EXERCISE AIM:
When you reach the line with "اتلانتا وليس الأخير في الجولة" in the listing below, transcribe it and each line after it up to and including the line with "Польская страховая компания (PZU)", exactly and with nothing else.

DATA RECORDS:
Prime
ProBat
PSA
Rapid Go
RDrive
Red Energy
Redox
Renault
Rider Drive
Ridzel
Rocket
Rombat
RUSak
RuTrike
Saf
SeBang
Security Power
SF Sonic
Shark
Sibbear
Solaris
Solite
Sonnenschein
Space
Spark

==

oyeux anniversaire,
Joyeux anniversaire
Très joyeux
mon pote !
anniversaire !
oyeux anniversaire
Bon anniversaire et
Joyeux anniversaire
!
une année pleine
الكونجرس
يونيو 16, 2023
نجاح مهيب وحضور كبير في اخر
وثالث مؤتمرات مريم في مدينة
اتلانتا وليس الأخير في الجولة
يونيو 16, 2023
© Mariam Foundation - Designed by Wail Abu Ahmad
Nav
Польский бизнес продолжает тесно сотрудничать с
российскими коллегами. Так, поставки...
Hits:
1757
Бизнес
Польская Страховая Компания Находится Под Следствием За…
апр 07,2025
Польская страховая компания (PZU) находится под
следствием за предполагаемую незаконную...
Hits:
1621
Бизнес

EXPECTED ANSWER:
اتلانتا وليس الأخير في الجولة
يونيو 16, 2023
© Mariam Foundation - Designed by Wail Abu Ahmad
Nav
Польский бизнес продолжает тесно сотрудничать с
российскими коллегами. Так, поставки...
Hits:
1757
Бизнес
Польская Страховая Компания Находится Под Следствием За…
апр 07,2025
Польская страховая компания (PZU) находится под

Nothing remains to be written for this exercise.